Short exercise - Quote the records word for word, from the line containing "end? Answer as H:MM AM/PM." through the end of the records, both included. Leave the pictures out of your answer.

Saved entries
----

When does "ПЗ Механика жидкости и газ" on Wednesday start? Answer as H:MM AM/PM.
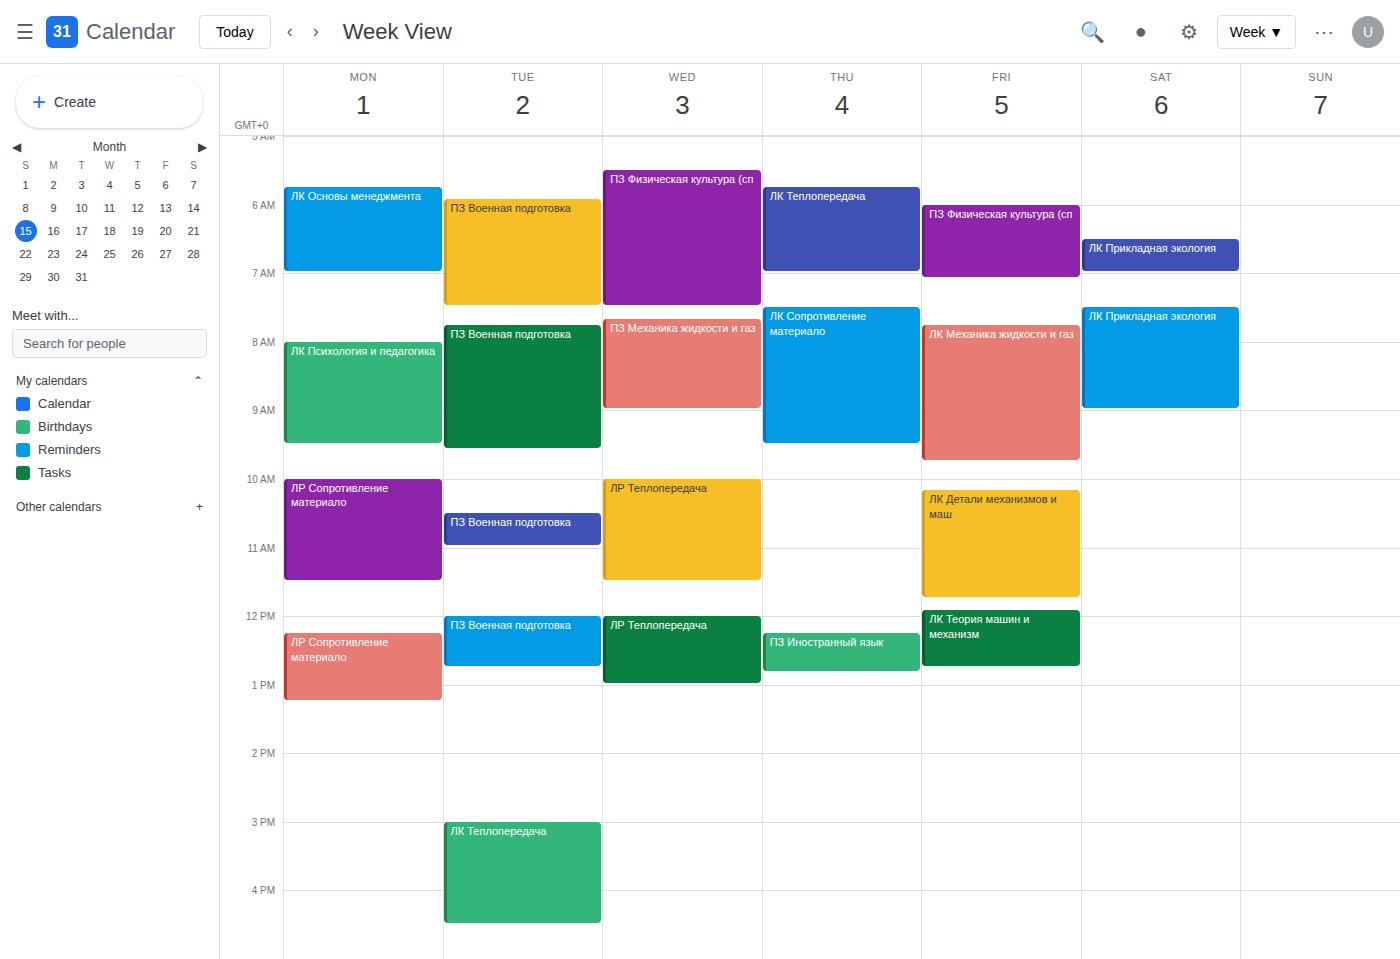
7:40 AM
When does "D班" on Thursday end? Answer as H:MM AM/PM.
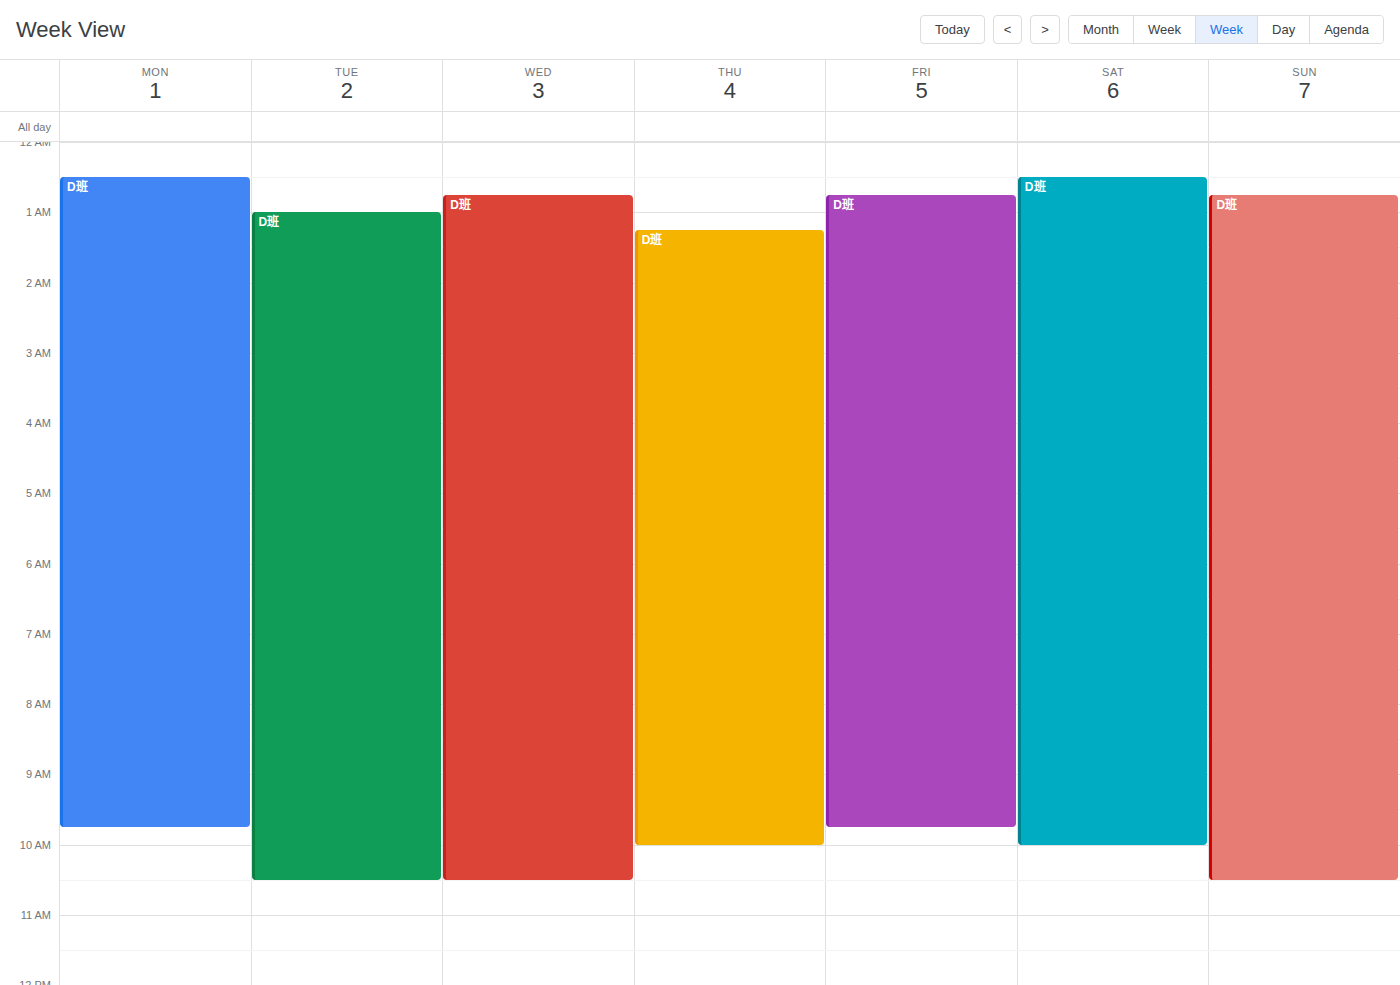
10:00 AM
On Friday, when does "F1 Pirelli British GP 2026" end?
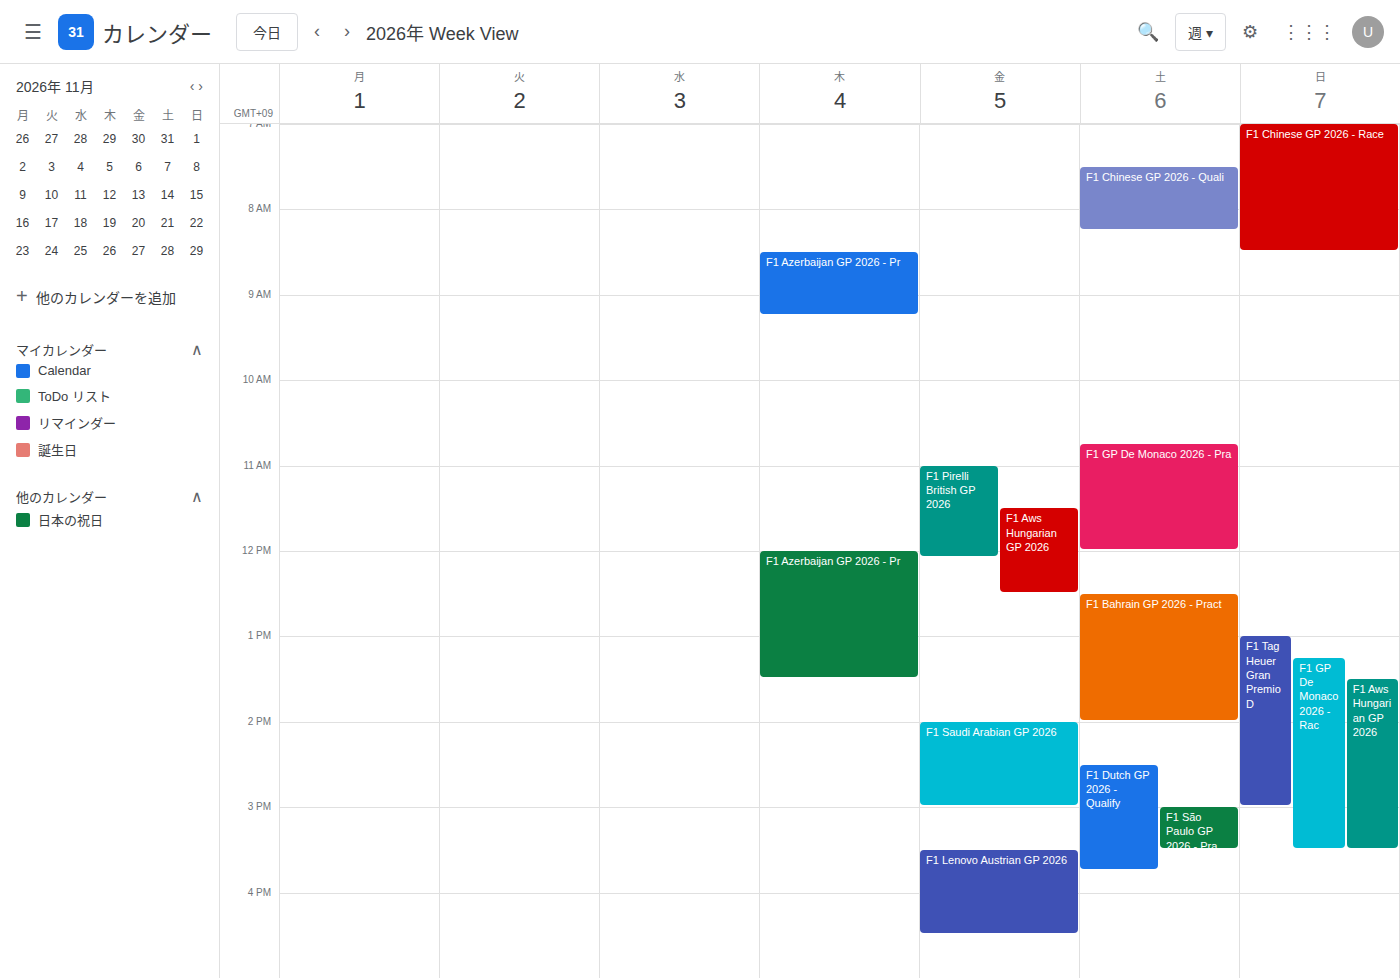
12:05 PM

----

Exercise solution -
When does "D班" on Thursday end? Answer as H:MM AM/PM.
10:00 AM
On Friday, when does "F1 Pirelli British GP 2026" end?
12:05 PM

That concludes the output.